彼は学校でいじめを受けて心に傷を負い、誰も信じられなくなり、自分の部屋から一歩も出られなくなってしまってから、3ヶ月が経ちました。
その間誰とも会話することなく、親に対してさえ信頼できなくなってしまい、一日中部屋に篭ったまま、インターネットやテレビゲームで心の苦しみを紛らわせていました。
それでも心が収まらない時は、親に対して暴力を振るってしまいました。
この少年にとっては死んでしまいたいと思うほど苦しい状態でしょう。
『本当はこんな事をしたいのではない!』と、心の中で悲鳴を上げているに違いありません。

さて、ここでは皆様には彼の不幸に同情するのではなく、冷静に彼の状況を考えてみていただきたいと思います。
彼は今、目の前の苦しみしか見つめていませんが、もっと広い視野でこの状況を観察してみましょう。
3ヶ月の間部屋に引きこもっていたにもかかわらず、彼の体は衰えることなくその機能を保っております。
暮らす場所も変わりなく提供され、食事も欠かすことなく用意されています。
汚れた服は、洗濯機に放り込んでおけば綺麗に洗濯され、清潔な状態で戻ってきます。
なぜでしょうか?
この間もご両親はずっと生活のために働き続け、少年が引きこもってからも彼を見捨てることなく、戸惑いながらも愛情を持って接してきたからではありませんか?

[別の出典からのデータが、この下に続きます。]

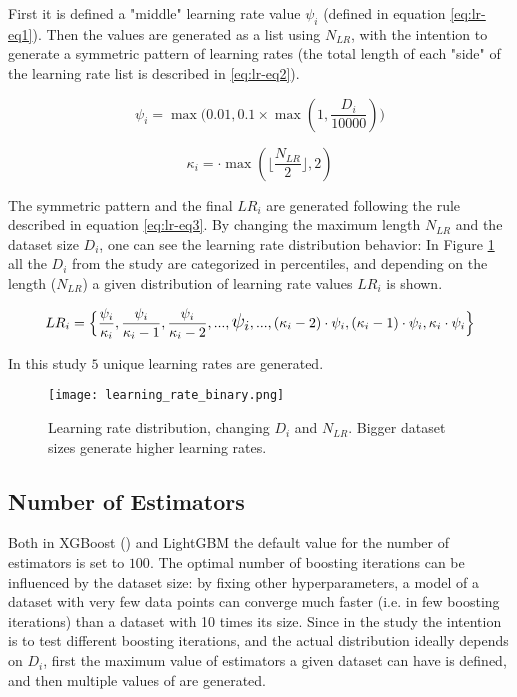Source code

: First it is defined a "middle" learning rate value $\psi_i$ (defined in equation \ref{eq:lr-eq1}). Then the values are generated as a list using $N_{LR}$, with the intention to generate a symmetric pattern of learning rates (the total length of each "side" of the learning rate list is described in \ref{eq:lr-eq2}).

\begin{equation}
    \psi_i = \max\Big(0.01, 0.1 \times \max(1, \frac{D_i}{10000})\Big)
    \label{eq:lr-eq1}
\end{equation}

\begin{equation}
    \kappa_i = \cdot \max\left(\lfloor\frac{N_{LR}}{2}\rfloor, 2\right)
    \label{eq:lr-eq2}
\end{equation}

The symmetric pattern and the final $LR_i$ are generated following the rule described in equation \ref{eq:lr-eq3}. By changing the maximum length $N_{LR}$ and the dataset size $D_i$, one can see the learning rate distribution behavior: In Figure \ref{fig:hyperparam-lr1} all the $D_i$ from the study are categorized in percentiles, and depending on the length ($N_{LR}$) a given distribution of learning rate values $LR_i$ is shown.

\begin{equation}
    LR_i = \Big\{\frac{\psi_i}{\kappa_i}, \frac{\psi_i}{\kappa_i - 1}, \frac{\psi_i}{\kappa_i - 2}, ..., \text{\Large $\psi_i$}, ..., (\kappa_i - 2)\cdot\psi_i, (\kappa_i - 1)\cdot\psi_i, \kappa_i\cdot\psi_i\Big\}
    \label{eq:lr-eq3}
\end{equation}

In this study $5$ unique learning rates are generated.

\begin{figure}[!h]
    \centering
    \texttt{[image: learning\_rate\_binary.png]} 
    \caption{Learning rate distribution, changing $D_i$ and $N_{LR}$. Bigger dataset sizes generate higher learning rates.}
    \label{fig:hyperparam-lr1}
\end{figure}

\subsection{Number of Estimators}
\label{subsec:hp-space-num-est}

Both in XGBoost () and LightGBM the default value for the number of estimators is set to $100$. The optimal number of boosting iterations can be influenced by the dataset size: by fixing other hyperparameters, a model of a dataset with very few data points can converge much faster (i.e. in few boosting iterations) than a dataset with 10 times its size. Since in the study the intention is to test different boosting iterations, and the actual distribution ideally depends on $D_i$, first the maximum value of estimators a given dataset can have is defined, and then  multiple values of  are generated.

それは必ずしも少年が求めている形の愛情とは言えない、望んでいる愛情とは違ったものかもしれませんが、それでも彼は幸せな状態であると言えるのではないでしょうか?
この世界には色々な経験をしている方々がおられます。
少年が当たり前のように手にしている生活環境さえ、満足に得られない方も大勢おられるのです。
親がいないという方もおられるでしょう。
彼は苦しみばかりに囚われてしまい、当たり前のように整えられている生活環境やご両親がすぐ傍にいること、少年を支え続けている事など、それらは本当はご両親の愛情のもとに成り立っていることに気付けないのです。
物事には全て無数の側面があり、ある一面に注目すれば不幸に思える事柄でも、他の方面から見つめてみれば深い愛情に包まれ、幸福であることを知ることが出来るのです。

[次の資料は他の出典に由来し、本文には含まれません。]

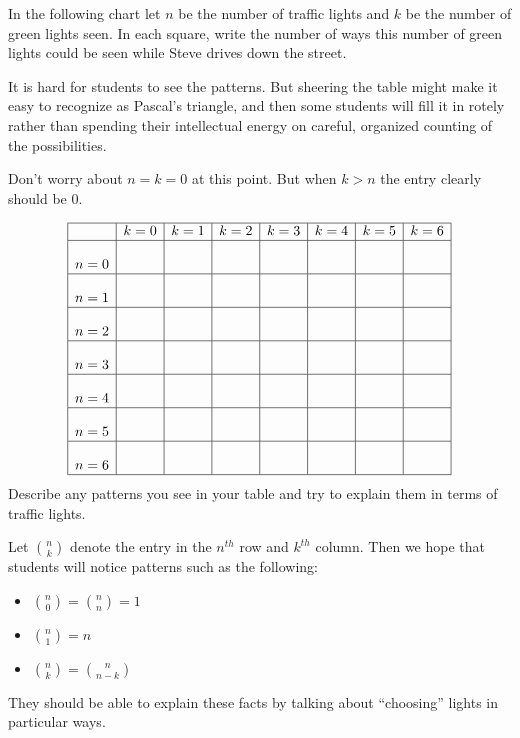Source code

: \documentclass[nooutcomes]{ximera}
\begin{document}
\begin{problem} 
In the following chart let $n$ be the number of traffic
lights and $k$ be  the number of green lights seen. In each square, write the number of ways this number of green lights could be seen while Steve drives down the street.
\newpage

\begin{teachingnote}
It is hard for students to see the patterns.  But sheering the table might make it easy to recognize as Pascal's triangle, and then some students will fill it in rotely rather than spending their intellectual energy on careful, organized counting of the possibilities.  

Don't worry about $n = k = 0$ at this point.  But when $k > n$ the entry clearly should be $0$. 
\end{teachingnote}
\[
\begin{array}{|c|c|c|c|c|c|c|c|}
    \hline
          & k=0 & k=1 & k=2 & k=3 & k=4 & k=5 & k = 6\\
    \hline
    n=0 &\rule[0mm]{0mm}{7mm}&       &       &       &       &   &   \\
    \hline
    n=1 &\rule[0mm]{0mm}{7mm}  &       &       &       &       &   &   \\
    \hline
    n=2 & \rule[0mm]{0mm}{7mm} &     &     &       &       &    &  \\
    \hline
    n=3 &\rule[0mm]{0mm}{7mm}       &       &       &       &       &   &   \\
    \hline
    n=4 & \rule[0mm]{0mm}{7mm}      &       &       &       &       &   &   \\
    \hline
    n=5 &\rule[0mm]{0mm}{7mm}       &       &       &       &       &   &   \\
    \hline
    n=6 &\rule[0mm]{0mm}{7mm}       &       &       &       &       &   &   \\
    \hline
\end{array}
\]
Describe any patterns you see in your table and try to explain them in
terms of traffic lights.
\begin{teachingnote}
Let $\binom{n}{k}$ denote the entry in the $n^{th}$ row and $k^{th}$ column.  Then we hope that students will notice patterns such as the following: 
\begin{itemize}
\item $\binom{n}{0} = \binom{n}{n} = 1$
\item $\binom{n}{1} = n$
\item $\binom{n}{k} = \binom{n}{n-k}$
\end{itemize}
They should be able to explain these facts by talking about ``choosing'' lights in particular ways.  
\end{teachingnote}
\end{problem}
\end{document}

これは一つの例えなので全ての方に当てはまる訳ではありませんが、物事には多面性があるという意味では、苦しみの中にあっても必ず幸福を感じられるような要素も含まれているという事が分かると思います。
多くの経験を積み、広い視野で物事を観察し判断できるようになれば、この世界で起きる全ての出来事に対して、徐々に動じる事がなくなってゆくのです。
それは決して皆様が経験している事柄が軽く易しいものに変化したというわけではなく、物事に対するご自身の心の在り方や考え方が変化しただけなのです。